**What is needed:**
In the records, edit the stretch from the line that contains "What is the" through the line that contains "Where is DFASM nearest to the value 0?": put "gap" in place of "difference" and leave everything else as it is. Give back only those lines, without the pictures.

**Supplied material:**
--- --- ---

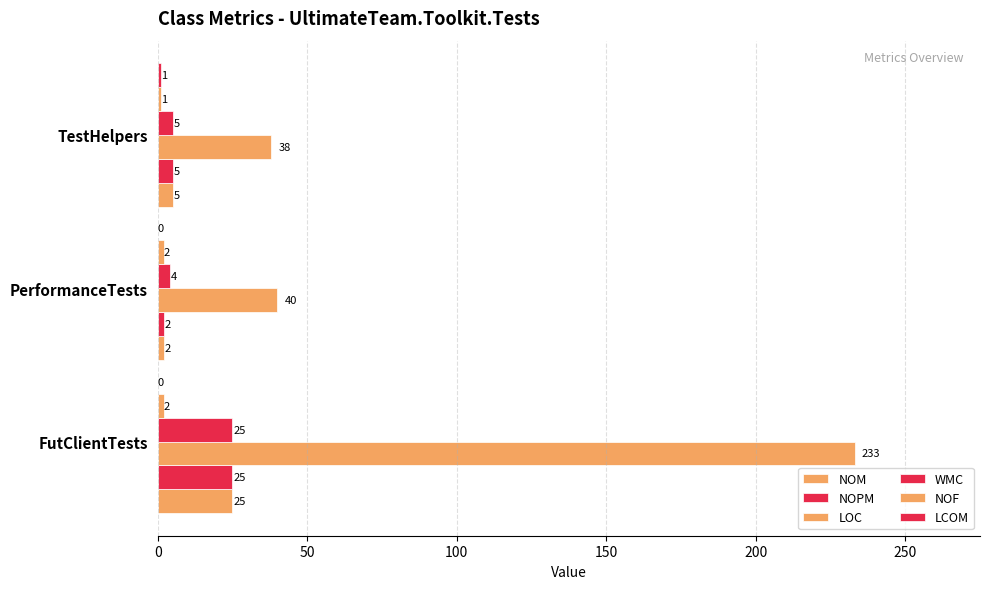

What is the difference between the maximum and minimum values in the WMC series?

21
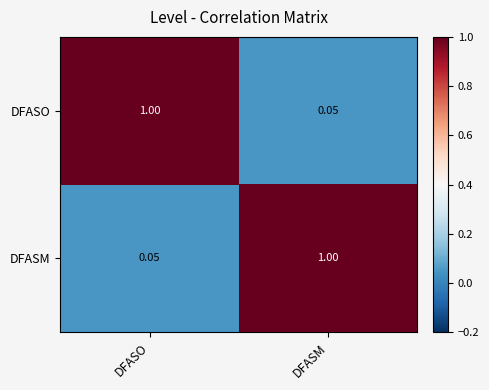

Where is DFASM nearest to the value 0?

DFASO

--- --- ---

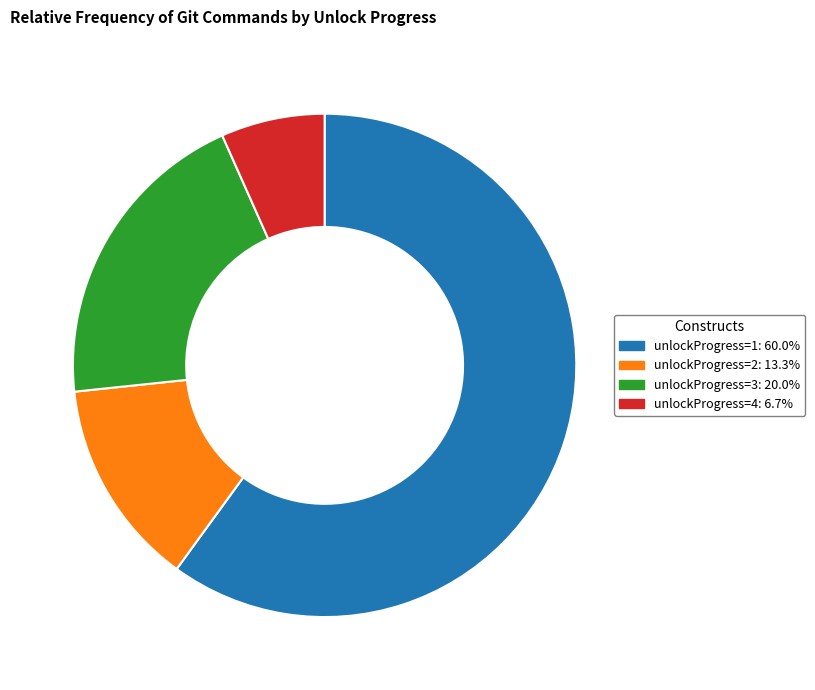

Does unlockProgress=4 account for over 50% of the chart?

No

--- --- ---

**Your response:**
What is the gap between the maximum and minimum values in the WMC series?

21

Where is DFASM nearest to the value 0?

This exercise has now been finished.